Lets not obfuscate the topic with totally worthless, yet emotionally charge, concepts of no value here.

Peterff wrote:
... So no, you may think I am wrong, and that Apaflo is correct. I think that you are both wrong, but does it actually matter?

We're only talking about data files here and how to categorize them, it is still a philosophical and not a technical question.

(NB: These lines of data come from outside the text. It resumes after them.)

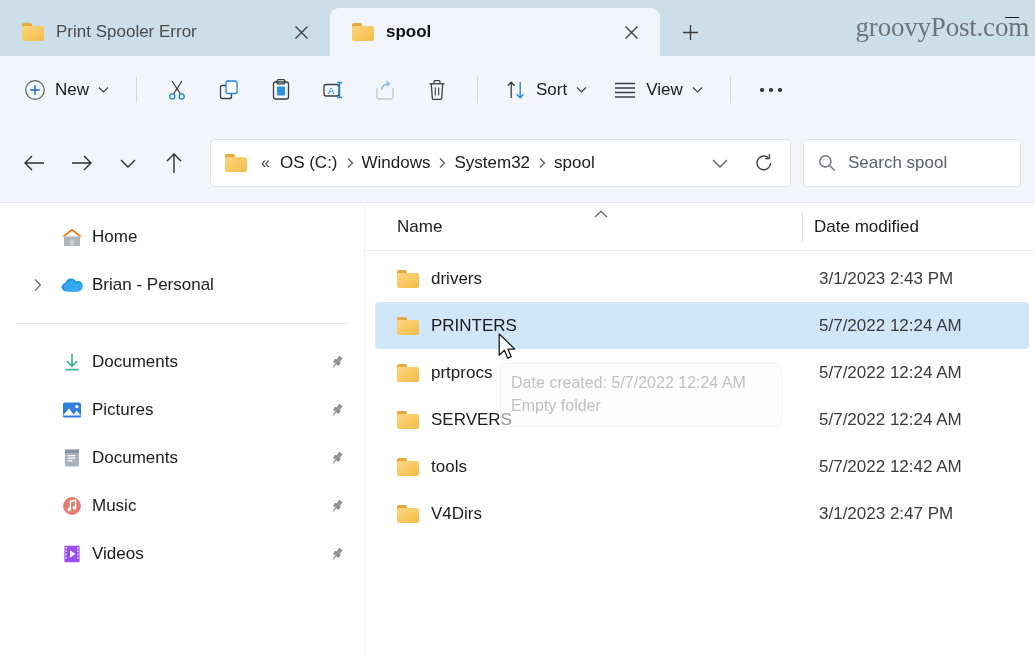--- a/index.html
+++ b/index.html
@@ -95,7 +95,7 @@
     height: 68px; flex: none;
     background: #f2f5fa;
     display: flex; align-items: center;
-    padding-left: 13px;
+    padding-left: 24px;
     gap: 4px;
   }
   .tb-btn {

There is no philosophical question. It is purely technical. And yes it does actually matter if, and only if, a person actually wants to work with sensors, raw sensor data, and the software that processes raw sensor data. Obviously most photographers have little to no interest, and for them it makes no difference. To the engineers designing sensors or various devices that use sensors, whether it be cameras or something else, and to the software engineers that develop programs to work with the data, it is absolutely a requirement to fully grasp the differences.

Peterff wrote:
The philosophical question is when does visual data become an image, at what stage of processing? I don't think that we have an agreed answer on that, and frankly I don't really think we need one to discuss the relative merits of raw versus other things.

That is not philosophical, but a pretty simple technical question. And one that I've answered more than once in this thread already.

Sensor data does not define characteristics of an image, such as color, brightness, and location. Image data does that. For example, if a sensor has 2000x3000 sensor sites, the one that is at 1400x2000 has what relationship to the pixel in an image produced from that data located at 1400x2000? It does not define any of color, brightness nor location. If the value for that byte of data is changed in the sensor data it affects, to at least some degree, probably several dozens of pixels in any image produced from that data. And in reverse, for the pixel at 1400x2000 in any image produced there are perhaps anywhere from 9 to 64 data locations on the sensor that affect the color and intensity of that pixel. The effect however is not preset, it need not be the same each time the process is done for the process to be called correct. That differs from pixel data that is either processed correctly or there is a measurable error.

Peterff wrote:
Bring forth the zealots and heretics, and tie them to their stakes. I'll happily throw fuel upon the fires!

Let's skip fueling fires and put some light on the subject instead. Which is to say that if you are not willing to learn, I'm not willing to discuss it further.